Exercise description: Count the lines in the items below that contain the string "receber", matching case exactly, and reply with only that number.

━━━ Material provided

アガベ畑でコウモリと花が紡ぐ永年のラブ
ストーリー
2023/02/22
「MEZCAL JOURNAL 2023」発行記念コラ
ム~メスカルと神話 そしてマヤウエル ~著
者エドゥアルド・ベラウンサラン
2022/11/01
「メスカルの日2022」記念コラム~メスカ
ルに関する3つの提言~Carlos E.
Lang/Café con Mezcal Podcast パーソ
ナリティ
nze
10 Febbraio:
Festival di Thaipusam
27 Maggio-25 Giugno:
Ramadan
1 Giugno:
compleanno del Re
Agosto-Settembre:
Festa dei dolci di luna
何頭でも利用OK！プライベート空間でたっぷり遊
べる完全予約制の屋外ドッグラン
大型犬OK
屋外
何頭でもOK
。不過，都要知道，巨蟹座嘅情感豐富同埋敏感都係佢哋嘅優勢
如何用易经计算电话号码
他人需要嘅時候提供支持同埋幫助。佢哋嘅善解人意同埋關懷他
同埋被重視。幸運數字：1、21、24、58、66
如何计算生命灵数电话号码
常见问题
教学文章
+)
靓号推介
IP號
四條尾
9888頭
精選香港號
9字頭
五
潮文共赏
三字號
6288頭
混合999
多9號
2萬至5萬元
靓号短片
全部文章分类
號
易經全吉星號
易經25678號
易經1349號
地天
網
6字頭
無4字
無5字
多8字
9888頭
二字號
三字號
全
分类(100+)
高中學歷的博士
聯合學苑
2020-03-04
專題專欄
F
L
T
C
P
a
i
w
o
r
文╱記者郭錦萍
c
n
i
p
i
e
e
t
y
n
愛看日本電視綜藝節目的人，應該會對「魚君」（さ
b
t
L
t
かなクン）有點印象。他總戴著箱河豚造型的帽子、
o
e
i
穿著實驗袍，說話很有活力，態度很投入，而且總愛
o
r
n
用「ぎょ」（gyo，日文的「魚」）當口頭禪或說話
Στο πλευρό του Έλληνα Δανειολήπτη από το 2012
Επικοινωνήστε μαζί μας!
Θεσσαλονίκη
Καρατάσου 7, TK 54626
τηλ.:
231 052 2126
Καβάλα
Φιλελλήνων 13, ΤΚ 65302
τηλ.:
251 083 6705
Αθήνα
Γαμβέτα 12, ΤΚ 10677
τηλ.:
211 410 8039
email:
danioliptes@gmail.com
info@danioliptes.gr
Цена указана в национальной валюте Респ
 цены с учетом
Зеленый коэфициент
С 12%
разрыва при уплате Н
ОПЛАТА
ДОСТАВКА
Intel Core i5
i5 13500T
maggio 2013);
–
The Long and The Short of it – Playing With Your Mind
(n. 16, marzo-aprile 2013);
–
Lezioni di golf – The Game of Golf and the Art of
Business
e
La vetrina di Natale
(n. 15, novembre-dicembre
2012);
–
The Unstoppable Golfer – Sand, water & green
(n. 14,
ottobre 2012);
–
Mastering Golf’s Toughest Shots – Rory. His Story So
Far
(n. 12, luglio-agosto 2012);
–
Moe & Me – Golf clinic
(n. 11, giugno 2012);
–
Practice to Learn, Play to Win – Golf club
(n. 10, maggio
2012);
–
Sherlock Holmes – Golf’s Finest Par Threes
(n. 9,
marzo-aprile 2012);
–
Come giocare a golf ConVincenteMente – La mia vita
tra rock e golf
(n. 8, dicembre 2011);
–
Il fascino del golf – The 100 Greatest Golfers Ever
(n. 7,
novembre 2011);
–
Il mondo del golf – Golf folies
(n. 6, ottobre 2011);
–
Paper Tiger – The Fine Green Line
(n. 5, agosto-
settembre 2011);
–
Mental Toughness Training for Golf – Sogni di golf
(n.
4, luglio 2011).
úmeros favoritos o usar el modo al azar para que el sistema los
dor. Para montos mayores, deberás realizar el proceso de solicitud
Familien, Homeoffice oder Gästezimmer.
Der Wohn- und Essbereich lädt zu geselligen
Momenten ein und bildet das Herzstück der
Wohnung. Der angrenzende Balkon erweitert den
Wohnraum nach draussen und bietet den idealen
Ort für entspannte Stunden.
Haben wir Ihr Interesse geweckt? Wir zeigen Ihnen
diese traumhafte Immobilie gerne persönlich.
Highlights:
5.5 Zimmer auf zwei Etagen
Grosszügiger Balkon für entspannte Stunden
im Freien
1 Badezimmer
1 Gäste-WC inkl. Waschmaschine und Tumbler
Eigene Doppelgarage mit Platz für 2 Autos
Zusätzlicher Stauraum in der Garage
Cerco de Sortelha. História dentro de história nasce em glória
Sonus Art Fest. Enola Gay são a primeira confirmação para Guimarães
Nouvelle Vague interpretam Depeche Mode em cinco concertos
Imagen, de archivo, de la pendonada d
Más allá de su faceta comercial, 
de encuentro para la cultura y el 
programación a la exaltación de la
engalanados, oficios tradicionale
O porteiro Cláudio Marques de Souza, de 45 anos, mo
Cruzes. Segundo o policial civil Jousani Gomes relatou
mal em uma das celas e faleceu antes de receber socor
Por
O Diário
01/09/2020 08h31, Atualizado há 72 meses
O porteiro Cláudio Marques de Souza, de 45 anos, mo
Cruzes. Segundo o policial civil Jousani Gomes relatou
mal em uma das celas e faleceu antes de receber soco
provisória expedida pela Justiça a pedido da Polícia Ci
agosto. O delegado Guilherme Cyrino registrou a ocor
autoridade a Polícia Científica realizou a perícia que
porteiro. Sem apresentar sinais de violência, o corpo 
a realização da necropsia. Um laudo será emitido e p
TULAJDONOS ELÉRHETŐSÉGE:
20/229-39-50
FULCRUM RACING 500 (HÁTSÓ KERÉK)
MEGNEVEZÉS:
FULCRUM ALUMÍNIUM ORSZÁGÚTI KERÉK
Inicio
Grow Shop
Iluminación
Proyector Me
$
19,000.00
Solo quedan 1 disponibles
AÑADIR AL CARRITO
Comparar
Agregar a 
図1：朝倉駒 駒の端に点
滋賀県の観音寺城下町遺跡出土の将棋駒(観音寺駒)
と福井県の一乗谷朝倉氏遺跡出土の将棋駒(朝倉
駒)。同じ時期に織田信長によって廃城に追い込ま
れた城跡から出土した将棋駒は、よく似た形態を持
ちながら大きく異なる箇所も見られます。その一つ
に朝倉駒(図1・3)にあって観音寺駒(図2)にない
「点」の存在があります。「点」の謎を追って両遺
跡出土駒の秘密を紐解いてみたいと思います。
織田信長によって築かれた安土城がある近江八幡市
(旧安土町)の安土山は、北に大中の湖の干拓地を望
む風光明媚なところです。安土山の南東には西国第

━━━━━━

Exercise answer: 2